### Yazılı görev 1
Kayıtlı verilerdeki satırları, içinde "Philips vernevel" geçen satırdan kayıtlı verilerin son satırına kadar, iki ucu da dahil ederek aynen yazın. Resimleri yanıta katmayın.

### Sayfa metni
────────────────────────────────────────
Akşama kadar sevgili çalıştı ben de yapmam gereken bir iki işi hallettim. Akşam Arap Şükrü'ye gittik. Arap Şükrü, çakma Nevizade diyeyim. Nasıl Nevizade'de sokağın her iki yanında masalar vardır, millet yer içer, bir de çalgıcılar vardır. Burda da aynısı yapılmış. Sokakla aynı isimdeki Arap Şükrü restoranı, lezzetli mezeleri ve balıkları ile bu sokağın en iyi ve de en eski restoranlarından biriymiş. Biz gittiğimizde millet çoktan çakır keyif olmuştu. Biz yavaştan mezelere gömülürken, karşı masada bulunan bir kovboy (Bursa'da bir yerde bir kovboy kasabası var herhalde. Zira bu arkadaş boynunda fuları, kırmızı kareli gömleği, yeleği, kafataslı kemeri, çizmeleri ve belindeki tabancası ile tam bir kovboydu), niye bilmiyorum ama bende Bursaspor yöneticisi fikri uyandıran ( bu arada Bursa, şampiyonluğa fena halde kilitlenmiş. Şehrin her yerinde Bursaspor bayrağı var. Bu kadar fanatik bir şehir görmemiştim.) kısa boylu tıknaz, patates burunlu amca, öndeki dişlerinden özellikle bir tanesi oldukça belirgin olan sakallı abi ve içlerinde en halim selim olan başka bir abi, darbukatör ve arkadaşlarının kıvrak ezgilerine dayanamayarak kendilerini ortaya attılar ve sokağın geçişe kapanmasına aldırmadan Zeybek-roman karışımı bir dans figürü eşliğinde, sanki yerde bozuk para arıyorlarmış gibi dans etmeye başladılar. Bir ara o kadar sevgi kelebeğine dönüştüler ki kovboy ve yönetici amca sarmaşdolaş oldu. Onlar oturdu, birkaç masa ileride oturan, onlarında akademisyen olduklarını tahmin ettiğim abiler kendilerini müziğin kıvrak ritimlerine bıraktılar. Kısacası Bursa ile edindiğim ikinci izlenim, Bursalı abiler kapı gıcırtısına oynuyorlar.
────────────────────────────────────────
Kayıtlı veriler
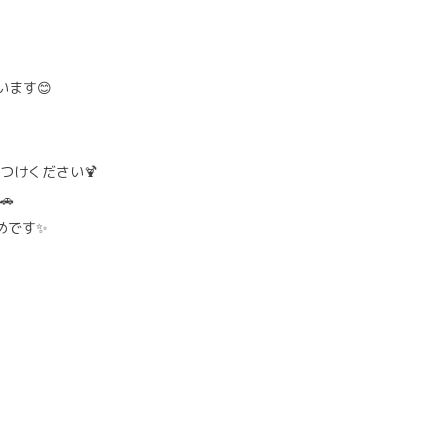
ます😊
つけください🍹
🚗
めです✨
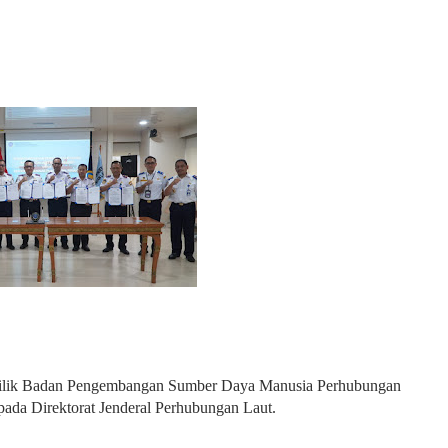
ih milik Badan Pengembangan Sumber Daya Manusia Perhubungan
ada Direktorat Jenderal Perhubungan Laut.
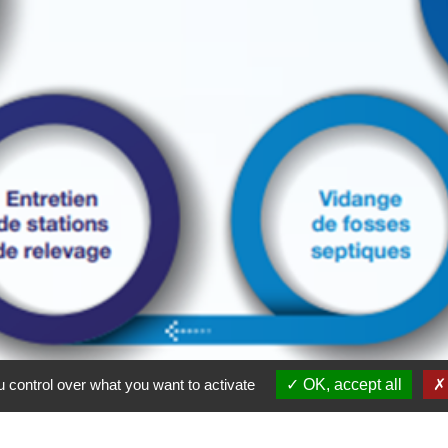
 control over what you want to activate
OK, accept all
fessionnel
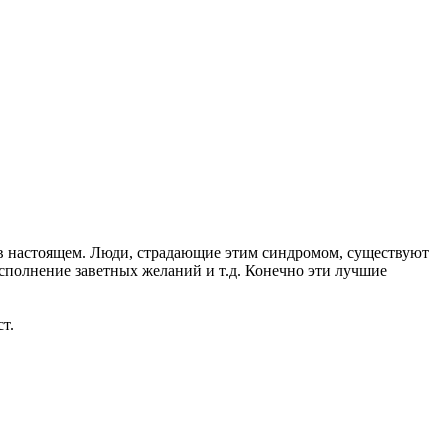
 в настоящем. Люди, страдающие этим синдромом, существуют
сполнение заветных желаний и т.д. Конечно эти лучшие
т.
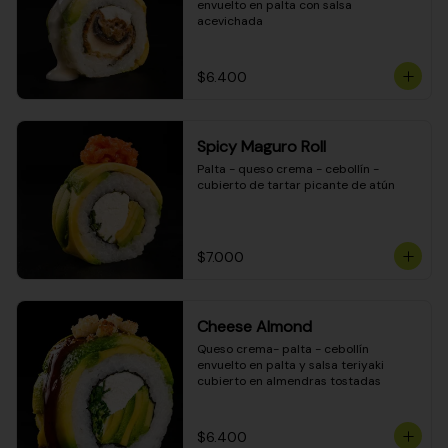
envuelto en palta con salsa 
acevichada
$6.400
Spicy Maguro Roll
Palta - queso crema - cebollín - 
cubierto de tartar picante de atún
$7.000
Cheese Almond
Queso crema- palta - cebollín 
envuelto en palta y salsa teriyaki 
cubierto en almendras tostadas
$6.400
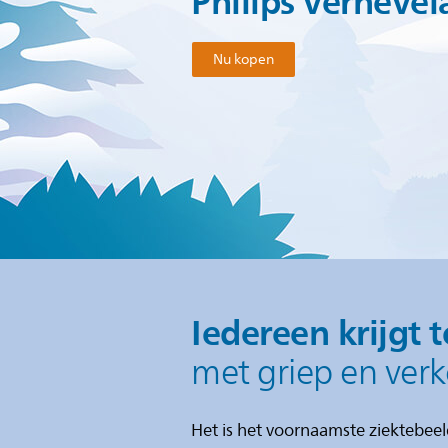
Philips vernevel
Nu kopen
Iedereen krijgt 
met griep en ver
Het is het voornaamste ziektebee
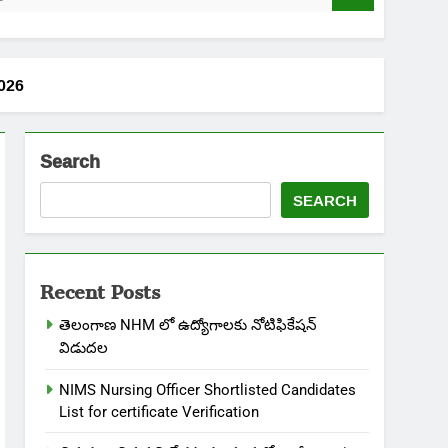
2026
Search
SEARCH
Recent Posts
తెలంగాణ NHM లో ఉద్యోగాలకు నోటిఫికేషన్
విడుదల
NIMS Nursing Officer Shortlisted Candidates
List for certificate Verification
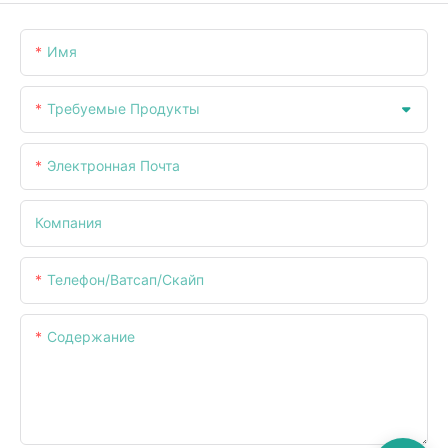
Имя
Требуемые Продукты
Электронная Почта
Компания
Телефон/ватсап/скайп
Содержание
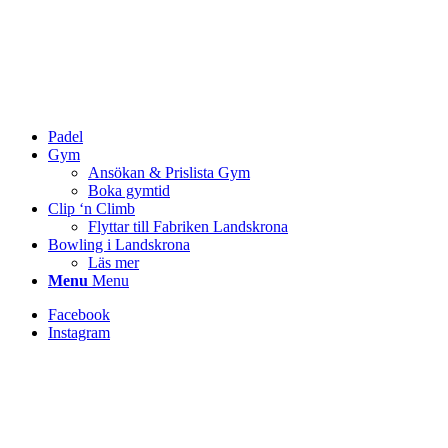
Padel
Gym
Ansökan & Prislista Gym
Boka gymtid
Clip ‘n Climb
Flyttar till Fabriken Landskrona
Bowling i Landskrona
Läs mer
Menu
Menu
Facebook
Instagram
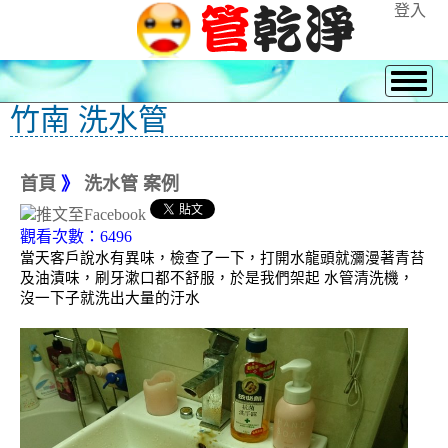
登入
竹南 洗水管
首頁
》
洗水管 案例
觀看次數：6496
當天客戶說水有異味，檢查了一下，打開水龍頭就瀰漫著青苔
及油漬味，刷牙漱口都不舒服，於是我們架起 水管清洗機，
沒一下子就洗出大量的汙水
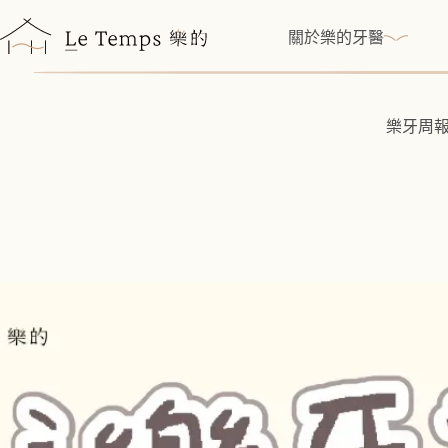
跳
至
關於樂的牙醫
主
要
內
樂牙周報
容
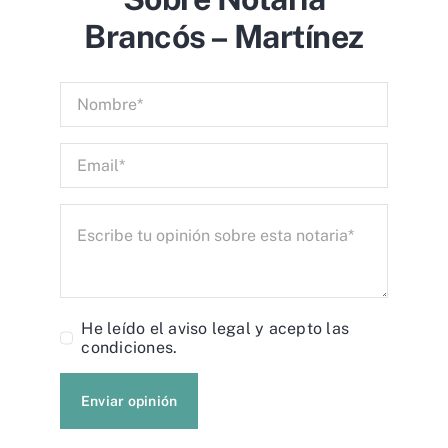
Brancós – Martínez
He leído el
aviso legal
y acepto las
condiciones.
Enviar opinión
────────────────────────────────────────
### Yazılı görev 2
Aşağıdaki ifadeler sayfa metniyle uyuşuyor mu? Her birine evet ya da hayır deyin ve kararı belirleyen sözleri sayfa metninden aynen alıntılayın.
(a) Arap Şükrü restoranı, bulunduğu sokakla aynı adı taşır.
(b) Kovboy ile yönetici amca dans sırasında birbirine küstü.
(c) Şehirde Bursaspor bayrağına pek rastlanmıyor.

### Yanıt alanı 1
Philips vernevel
Nu kopen
Iedereen krijgt 
met griep en ver
Het is het voornaamste ziektebee
2026
Search
SEARCH
Recent Posts
తెలంగాణ NHM లో ఉద్యోగాలకు నోటిఫికేషన్
విడుదల
NIMS Nursing Officer Shortlisted Candidates
List for certificate Verification
Имя
Требуемые Продукты
Электронная Почта
Компания
Телефон/ватсап/скайп
Содержание
Padel
Gym
Ansökan & Prislista Gym
Boka gymtid
Clip ‘n Climb
Flyttar till Fabriken Landskrona
Bowling i Landskrona
Läs mer
Menu
Menu
Facebook
Instagram
登入
竹南 洗水管
首頁
》
洗水管 案例
觀看次數：6496
當天客戶說水有異味，檢查了一下，打開水龍頭就瀰漫著青苔
及油漬味，刷牙漱口都不舒服，於是我們架起 水管清洗機，
沒一下子就洗出大量的汙水
跳
至
關於樂的牙醫
主
要
內
樂牙周報
容
Brancós – Martínez
He leído el
aviso legal
y acepto las
condiciones.
Enviar opinión

### Yanıt alanı 2
(a) Evet: "Sokakla aynı isimdeki Arap Şükrü restoranı"
(b) Hayır: "kovboy ve yönetici amca sarmaşdolaş oldu"
(c) Hayır: "Şehrin her yerinde Bursaspor bayrağı var."